Forschungsschwerpunkte
Unsere Gruppe ist auf translationale Forschung bei neurogenetischen Erkrankungen wie zerebellären Ataxien und Hereditären Spastischen Spinalparalysen (HSP) ausgerichtet. Mittels Exom- und Genomsequenzierung versuchen wir die genetischen Ursachen dieser Erkrankungen aufzudecken, um für unsere Patienten die Diagnose zu sichern und ein Fenster zur Erforschung der Pathophysiologie und zur Entwicklung kausaler Therapien zu öffnen.
In unseren Spezialambulanzen werden Patienten in klinische Studien eingeschlossen, die Maße für die Progression dieser seltenen Erkrankungen entwickeln. Außerdem bitten wir unsere Patienten um Blut- und Gewebeproben wie DNA, RNA, Serum, PBMC, Urin, Liquor und Hautbiopsien, die wir in unsere Biobank einbringen und für die Entwicklung von Biomarkern nutzen, die die Erkrankungsaktvität anzeigen.
Die klinischen Studien werden im Labor durch Arbeiten an Zellkulturmodellen der Erkrankungen komplementiert. Aus Hautbiopsien unserer Patienten werden induzierte pluripotente Stammzellen (iPSC) reprogrammiert, die dann zu Neuronen differenziert werden können, die genetisch identisch mit den Patienten sind und genau den Zelltyp repräsentieren, der von der Erkrankung betroffen ist. So können wir sehr frühe Schritte in der Krankheitsentstehung untersuchen und Ansatzpunkte für neue Therapien identifizieren. Substanzen, die sich in den krankheitsspezifischen neuronalen Kulturen als hilfreich erweisen, werden schließlich in Therapiestudien in der Klinik an den Patienten getestet.
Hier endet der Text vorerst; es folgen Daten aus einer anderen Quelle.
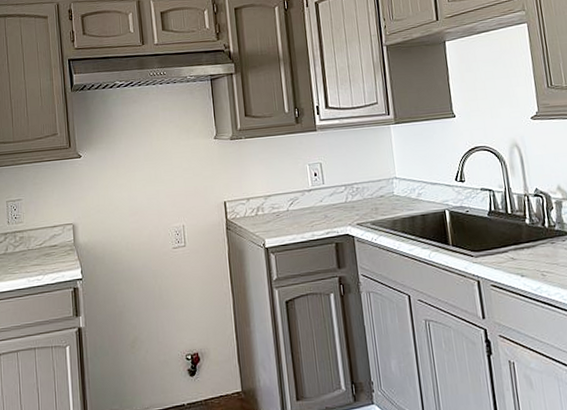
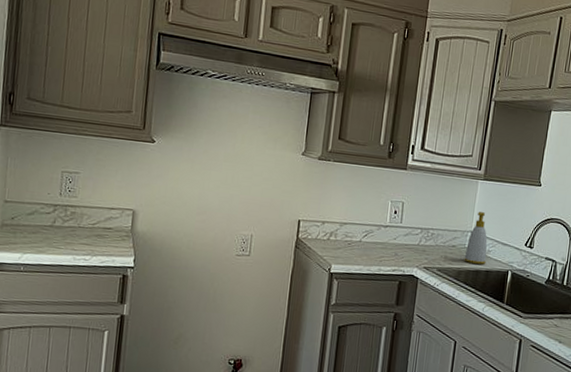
soap bottle: none [395,156,420,210] -> present [464,212,488,264]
Jüngst konnten wir für die spastische Spinalparalyse Typ 5 (SPG5) paradigmatisch den Erfolg eines translationalen Forschungsansatzes zeigen. SPG5-Patienten entwickeln eine spastische Gangstörung, die nach ca. 20 Jahren zum Verlust der Gehfähigkeit führt. Die langsame Progredienz und die Seltenheit der SPG5 (etwa 1 : 1.000.000) machen es unmöglich, in einer rein klinischen Studie die Wirksamkeit eines Medikaments nachzuweisen. In einer solchen Konstellation ist es entscheidend, einen Biomarker zur Verfügung zu haben, der kausal mit dem Erkrankungsprozess assoziiert ist. Wir konnten zeigen, dass bei der SPG5 die 27-Hydroxycholesterolspiegel (27-OHC) (i) sowohl im Serum als auch im Liquor von SPG5-Patienten stark erhöht sind, (ii) der 72-OHC-Spiegel mit der Schwere der klinischen Symptomatik korreliert und (iii) 27-OHC in humanen Nervenzellkulturen aus iPS-Zellen neurotoxisch ist und in Konzentrationen, wie sie bei SPG5-Patienten vorliegen, zu einem reduzierten Axonwachstum führen.
Auf diesem Hintergrund nutzten wir die enge Korrelation zwischen 27-OHC-Spiegel und Cholesterinspiegel, um für die SPG5 eine Studie mit dem Cholesterinsenker Atorvastatin zu initiieren. Wir konnten zeigen, das mit 40 mg Atorvastatin pro Tag die 27-OHC-Spiegel bei SPG5-Patienten innerhalb von 9 Wochen um 30% sinken. Dieses Beispiel zeigt das Potential von Therapieansätzen, die essentielle Schritte der Pathogenese adressieren. Strikte genetische Stratifizierung der Patientenkohorte war der Schlüssel dafür, dass diese Studie an nur 7 Patienten pro Gruppe (Atorvastatin und Placebo) einen Wirkungsnachweis erbringen konnte, da jeder Patient in der Verumgruppe und keiner in der Placebogruppe auf die Therapie ansprach (Schöls et al. Brain 2017).
Inzwischen versuchten wir über einen AAV-vermittelten Gentransfer eine noch effektivere Reduktion von 27-OHC zu erreichen. Dies ist im Mausmodell bezüglich der 27-OHC-Spiegel im Blut sehr erfolgreich. Ob sich der Effekt langfristig auch ins Gehirn überträgt, muß noch untersucht werden (Wiora et al., submitted).